EchoStar Spells Success in Other Languages12/12/2004 7:00 PM Eastern
Since its 1996 launch, EchoStar Communications Corp.’s Dish Network has made great strides with ethnic fare, routinely adding services and language-specific channels to meet the programming needs of the U.S.’s immigrant population.
It’s a tactic that has helped distinguish Dish in the eyes of consumers and has forced cable to play catch up with its ethnic programming lineups.
When the company activated its first satellite, Dish offered three European and Middle Eastern channels: networks from Greece and Italy, as well as an Arabic language channel.
Dish has expanded its offerings over the years. There are now three Greek channels, and networks in Armenian, French, Japanese, Russian, German, Chinese, Korean, South Asian, Dutch, Polish, Urdu, Farsi, Israeli, Portuguese and Tagalog.
Michael Schwimmer, EchoStar executive vice president of marketing and programming, said federal census data and “good common sense” have dictated what population groups the company targets. Then the company researched what programming was available. Once the wish list was built, “we just knocked them down one by one.”
The latest addition came this year, with a suite of more than 20 Chinese language services, dubbed the “Great Wall” package.
For the continued upgrading and fine-tuning of its services, Dish is the recipient of Multichannel News’s 2004 Innovator Award for ethnic programming and distribution.
Surprisingly, the construction of Dish’s Great Wall came relatively easily.
“We got access to the programming just this year,” Schwimmer said, noting there were unique issues to creating programming contracts with a foreign Communist government.
“You just don’t walk in and say 'I want to buy programming.’ The government had to get involved,” he said.
But in the end, the negotiations for the Great Wall suite were among the quickest the company has ever concluded. Officials in China decided early this year that they wanted distribution deals to coincide with the 50th anniversary of the nation’s Communist government. That enabled Dish to launch the programming at the beginning of October.
Overall, Dish customers hold a variety of options when it comes to ethnic product, including international pay per view for $3.99 per title, and several language suites with different price points that vary dependent on the number of household set-tops and whether the buyer orders English-language channels in addition to the foreign-language programming.

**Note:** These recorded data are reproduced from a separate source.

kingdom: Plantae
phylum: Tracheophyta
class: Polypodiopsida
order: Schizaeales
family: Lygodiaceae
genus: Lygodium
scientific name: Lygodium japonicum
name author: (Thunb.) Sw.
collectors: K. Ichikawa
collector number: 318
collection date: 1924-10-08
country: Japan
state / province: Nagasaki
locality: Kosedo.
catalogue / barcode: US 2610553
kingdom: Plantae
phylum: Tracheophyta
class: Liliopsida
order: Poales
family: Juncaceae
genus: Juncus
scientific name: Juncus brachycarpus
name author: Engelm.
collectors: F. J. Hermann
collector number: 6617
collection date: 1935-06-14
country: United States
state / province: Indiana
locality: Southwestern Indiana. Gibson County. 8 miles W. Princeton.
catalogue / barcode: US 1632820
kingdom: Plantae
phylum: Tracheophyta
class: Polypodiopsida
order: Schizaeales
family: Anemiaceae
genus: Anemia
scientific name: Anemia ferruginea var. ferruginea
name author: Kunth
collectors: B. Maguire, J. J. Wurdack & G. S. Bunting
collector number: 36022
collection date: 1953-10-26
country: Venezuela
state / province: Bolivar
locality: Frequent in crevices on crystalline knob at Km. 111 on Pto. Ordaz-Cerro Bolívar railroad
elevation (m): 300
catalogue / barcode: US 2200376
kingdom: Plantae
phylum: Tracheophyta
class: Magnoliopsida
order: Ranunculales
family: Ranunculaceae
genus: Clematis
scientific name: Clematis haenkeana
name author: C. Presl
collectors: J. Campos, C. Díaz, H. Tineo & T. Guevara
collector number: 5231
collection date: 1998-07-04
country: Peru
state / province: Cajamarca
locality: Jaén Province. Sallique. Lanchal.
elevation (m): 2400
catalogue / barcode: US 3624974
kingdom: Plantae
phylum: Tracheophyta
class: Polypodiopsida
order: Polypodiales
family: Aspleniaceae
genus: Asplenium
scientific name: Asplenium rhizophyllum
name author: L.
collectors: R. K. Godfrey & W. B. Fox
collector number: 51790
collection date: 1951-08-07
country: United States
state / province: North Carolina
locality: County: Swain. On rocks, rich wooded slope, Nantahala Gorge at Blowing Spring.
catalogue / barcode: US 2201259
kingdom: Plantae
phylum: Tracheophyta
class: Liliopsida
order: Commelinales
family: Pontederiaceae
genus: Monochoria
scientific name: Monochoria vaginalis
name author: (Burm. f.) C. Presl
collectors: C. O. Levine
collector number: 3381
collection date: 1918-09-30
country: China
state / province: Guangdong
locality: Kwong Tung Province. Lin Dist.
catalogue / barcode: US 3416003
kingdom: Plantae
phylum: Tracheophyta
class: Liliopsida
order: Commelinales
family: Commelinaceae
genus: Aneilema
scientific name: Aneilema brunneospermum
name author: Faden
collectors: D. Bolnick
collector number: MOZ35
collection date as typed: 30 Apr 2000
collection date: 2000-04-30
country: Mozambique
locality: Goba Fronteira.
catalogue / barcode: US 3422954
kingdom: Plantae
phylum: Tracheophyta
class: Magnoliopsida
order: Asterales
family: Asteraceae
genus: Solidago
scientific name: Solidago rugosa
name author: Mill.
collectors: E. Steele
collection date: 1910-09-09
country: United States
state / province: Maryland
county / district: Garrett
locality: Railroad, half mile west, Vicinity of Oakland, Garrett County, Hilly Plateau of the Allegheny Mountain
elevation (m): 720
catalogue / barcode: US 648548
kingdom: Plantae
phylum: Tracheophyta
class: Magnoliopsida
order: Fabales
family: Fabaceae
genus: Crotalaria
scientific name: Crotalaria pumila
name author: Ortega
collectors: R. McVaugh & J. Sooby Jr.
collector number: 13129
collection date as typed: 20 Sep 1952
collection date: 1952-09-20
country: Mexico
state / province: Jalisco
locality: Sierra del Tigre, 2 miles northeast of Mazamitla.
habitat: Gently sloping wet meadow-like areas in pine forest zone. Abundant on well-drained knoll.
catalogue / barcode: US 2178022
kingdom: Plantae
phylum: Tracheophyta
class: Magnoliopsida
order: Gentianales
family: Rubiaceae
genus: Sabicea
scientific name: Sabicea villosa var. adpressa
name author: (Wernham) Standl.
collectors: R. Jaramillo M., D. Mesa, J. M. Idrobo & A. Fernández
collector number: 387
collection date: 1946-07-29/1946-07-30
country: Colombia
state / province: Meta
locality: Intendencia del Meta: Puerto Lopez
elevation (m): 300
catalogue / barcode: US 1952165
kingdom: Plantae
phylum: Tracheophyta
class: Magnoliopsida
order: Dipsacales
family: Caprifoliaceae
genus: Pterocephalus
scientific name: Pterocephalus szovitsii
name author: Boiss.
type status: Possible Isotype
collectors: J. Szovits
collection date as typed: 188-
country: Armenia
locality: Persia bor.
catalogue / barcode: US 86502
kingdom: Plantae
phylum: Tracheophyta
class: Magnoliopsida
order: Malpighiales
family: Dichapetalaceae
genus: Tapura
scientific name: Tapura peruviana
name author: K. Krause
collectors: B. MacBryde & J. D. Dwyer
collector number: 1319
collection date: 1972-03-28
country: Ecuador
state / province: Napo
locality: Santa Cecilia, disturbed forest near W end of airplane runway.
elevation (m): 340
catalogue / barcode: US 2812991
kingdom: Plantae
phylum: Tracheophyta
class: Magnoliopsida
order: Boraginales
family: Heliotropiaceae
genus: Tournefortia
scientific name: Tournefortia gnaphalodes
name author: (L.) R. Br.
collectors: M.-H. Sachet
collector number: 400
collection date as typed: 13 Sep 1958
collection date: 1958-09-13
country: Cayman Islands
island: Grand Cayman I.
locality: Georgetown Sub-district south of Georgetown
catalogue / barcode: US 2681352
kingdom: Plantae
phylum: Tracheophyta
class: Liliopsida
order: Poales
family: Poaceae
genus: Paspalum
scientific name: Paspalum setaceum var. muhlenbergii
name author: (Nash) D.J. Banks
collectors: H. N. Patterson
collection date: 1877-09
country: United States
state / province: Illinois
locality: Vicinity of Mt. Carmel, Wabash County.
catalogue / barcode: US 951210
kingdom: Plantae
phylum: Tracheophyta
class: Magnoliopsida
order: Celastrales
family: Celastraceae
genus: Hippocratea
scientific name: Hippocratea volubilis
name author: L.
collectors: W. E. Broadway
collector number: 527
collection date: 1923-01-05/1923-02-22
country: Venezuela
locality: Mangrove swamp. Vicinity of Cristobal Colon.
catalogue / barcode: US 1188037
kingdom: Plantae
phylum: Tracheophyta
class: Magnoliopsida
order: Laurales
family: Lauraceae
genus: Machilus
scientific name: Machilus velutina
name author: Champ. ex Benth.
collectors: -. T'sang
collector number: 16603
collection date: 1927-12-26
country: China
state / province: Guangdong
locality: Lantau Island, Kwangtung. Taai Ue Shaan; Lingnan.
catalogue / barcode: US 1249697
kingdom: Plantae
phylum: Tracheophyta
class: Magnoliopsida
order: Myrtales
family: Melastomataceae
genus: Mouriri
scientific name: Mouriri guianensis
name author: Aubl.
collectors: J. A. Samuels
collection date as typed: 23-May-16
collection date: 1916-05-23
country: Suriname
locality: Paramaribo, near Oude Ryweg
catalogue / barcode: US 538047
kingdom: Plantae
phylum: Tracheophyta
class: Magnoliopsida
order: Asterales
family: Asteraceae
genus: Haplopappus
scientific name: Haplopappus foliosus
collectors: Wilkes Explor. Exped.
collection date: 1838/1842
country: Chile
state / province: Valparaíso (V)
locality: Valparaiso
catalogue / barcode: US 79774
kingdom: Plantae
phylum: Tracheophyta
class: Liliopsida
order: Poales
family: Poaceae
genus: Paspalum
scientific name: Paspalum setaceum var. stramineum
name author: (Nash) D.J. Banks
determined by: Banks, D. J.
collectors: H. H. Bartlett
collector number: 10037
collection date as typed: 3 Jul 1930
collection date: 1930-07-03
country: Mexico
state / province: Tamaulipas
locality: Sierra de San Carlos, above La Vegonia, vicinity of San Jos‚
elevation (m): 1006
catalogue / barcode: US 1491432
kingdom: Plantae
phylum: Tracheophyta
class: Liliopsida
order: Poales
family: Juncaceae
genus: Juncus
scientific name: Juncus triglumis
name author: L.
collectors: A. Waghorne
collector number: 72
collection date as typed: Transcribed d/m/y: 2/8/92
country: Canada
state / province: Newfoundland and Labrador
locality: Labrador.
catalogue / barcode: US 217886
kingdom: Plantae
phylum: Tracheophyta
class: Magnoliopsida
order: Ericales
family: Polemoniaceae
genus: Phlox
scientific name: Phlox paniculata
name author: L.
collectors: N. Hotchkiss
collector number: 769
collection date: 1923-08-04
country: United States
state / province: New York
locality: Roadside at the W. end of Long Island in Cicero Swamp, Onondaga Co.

But in Schwimmer’s view, there is no better marketing strategy for ethnic programming than community word of mouth. Indeed, equipment retailers at the recent California launch event for the Great Wall package said they had already gotten calls from potential consumers who had already heard in their communities of the coming of programming from their homelands.
Retailers also play a big role in the selling of the services to non-English customers, while good customer service also helps: EchoStar has customer service representatives who speak every language the DBS provider programs. That’s a manpower issue that’s “not hard if you’re focused on it,” Schwimmer said.